Given information:
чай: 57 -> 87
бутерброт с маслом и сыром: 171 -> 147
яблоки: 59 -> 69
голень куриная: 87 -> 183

...

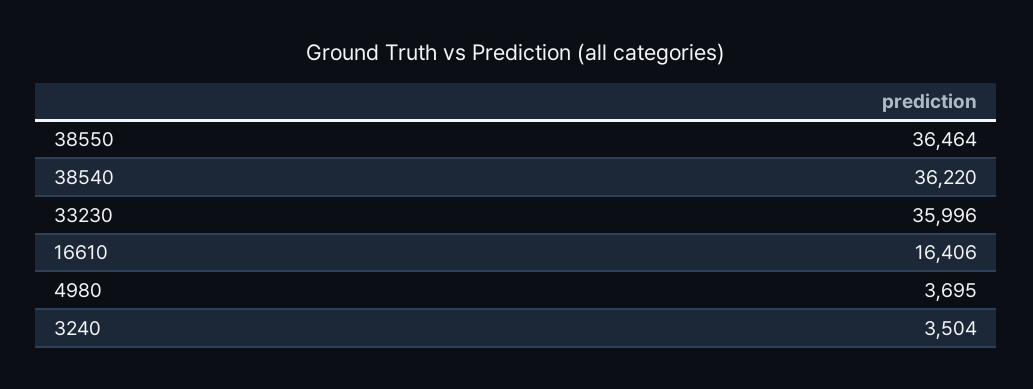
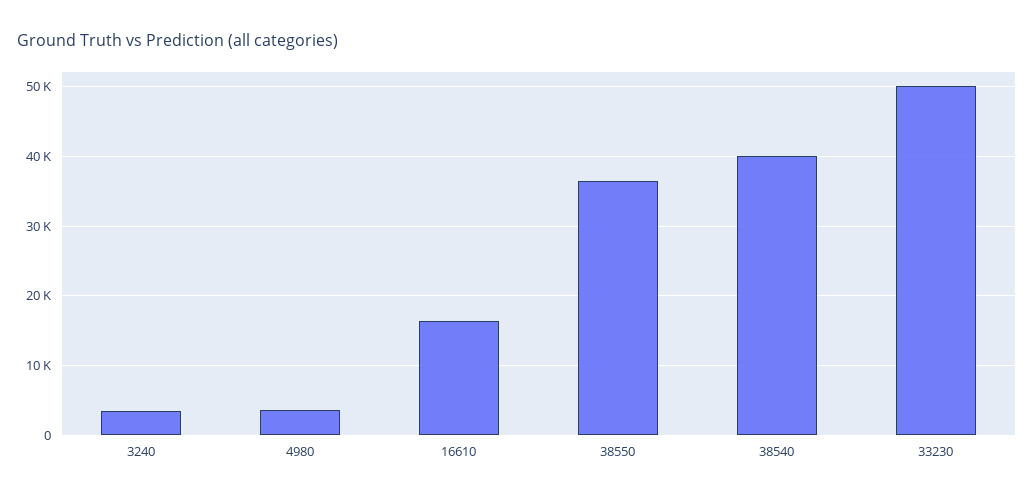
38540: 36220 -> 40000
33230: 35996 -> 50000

Task directions:
Set down precisely the lines above between the line holding "чай: 57 -> 87" and the line holding "голень куриная: 87 -> 183", inclusive, and nothing beyond them.

Task solution:
чай: 57 -> 87
бутерброт с маслом и сыром: 171 -> 147
яблоки: 59 -> 69
голень куриная: 87 -> 183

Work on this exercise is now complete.